Уныние и раздражение парили среди офицеров. Все четыре колонны сошлись вместе, и сразу же начались споры и ссоры между командирами. Принялись выяснять, кому первому пришло в голову идти в поход зимой. Сначала сваливали на старого генерала. Но Берг сейчас на теплой печи в Петербурге — с него спроса нет. Не лучше ли спросить с тех, кто его поддерживал?! «Разве не Циолковский больше всех кричал: «Только зимой!» Напали на него. Оскорбленный генерал сослался на то, что всегда разделял точку зрения Перовского. И покаялся: «Видно, ошибся я в нашем командующем». Дошел до Перовского слух о выпадах против него. Пригласил он к себе начальника первой колонны. Слово за слово—и схватились в жестоком споре генералы. Вгорячах Циолковский высказал все, что думал о походе и о своей незавидной участи.
В Оренбург он был выслан из Польши, как участник восстания. С ним отправились в ссылку немало военных поляков. Несколько лет на чужбине полковник влачил жалкое существование, наконец удалось проявить себя. Зачислили ссыльного и его собратьев в Оренбургский корпус. А когда принял корпус Перовский, он сразу приблизил к себе опального поляка и вскоре добился для него звания генерала. До похода командующий войсками округа частенько беседовал с Циолковским на разные благородные темы. Оба тихонько жалели декаб ристов, читали стихи Адама Мицкевича и Пушкина, который несколько лет назад заезжал в Оренбург и останавливался у Перовского. Но сегодня, на Эмбе, не узнать было польского генерала.
— Ваше честолюбие, господин генерал-лейтенант, сгубило тысячи солдат, — заявил он. — Я давно присматривался к вам, и теперь решил: нет, не забота об Отечестве и народе наполняет ваше сердце, а честолюбие государева придворного. Те, кто жил чаяниями народа России, сегодня в сибирских рудниках!
— Позвольте, генерал!
— Не позволю, потому что я не могу ответить на поставленный перед самим собой вопрос: «Зачем России нужна Хива?»

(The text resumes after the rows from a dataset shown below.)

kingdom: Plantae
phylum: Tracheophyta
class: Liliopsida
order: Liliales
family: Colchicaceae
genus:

— Нет ничего проще, чем ответить на это, — усмехнулся Перовский. — В Хиве томятся в неволе тысячи русских людей.
— Но разве ваша Россия — не рабская страна? Разве в России нет крепостного права? Разве кнут русского помещика слабее хивинской нагайки?! И в Хиве, и в России секут головы одинаково. Если бы это было не так, то никогда бы ваши дворяне, окрещенные теперь декабристами, не поднялись на императора-крепостника, Вы лукавый дворянин, господин Перовский. Вы заигрывали с лучшими людьми вашей родины, но теперь угождаете царю вместо того, чтобы бороться с ним, продолжая дело тех, кто закован в кандалы.
— Выйдите вон, генерал! — вскипел Перовский. — Вы больны или сошли с ума. Прокофий Андреевич, проводи этого поляка к чертовой матери!— приказал командующий своему помощнику штабс-капитану Никифорову.
— Хорошо, генерал-лейтенант, я пойду, но вы еще пожалеете! — пригрозил Циолковский. — Вы опираетесь на холопов. Они слепо служат вам. Вы боитесь цивилизации!
— Штабс-капитан, приказываю больше никого не пускать ко мне! — распорядился, тяжело дыша, Перовский, когда начальник колонны удалился.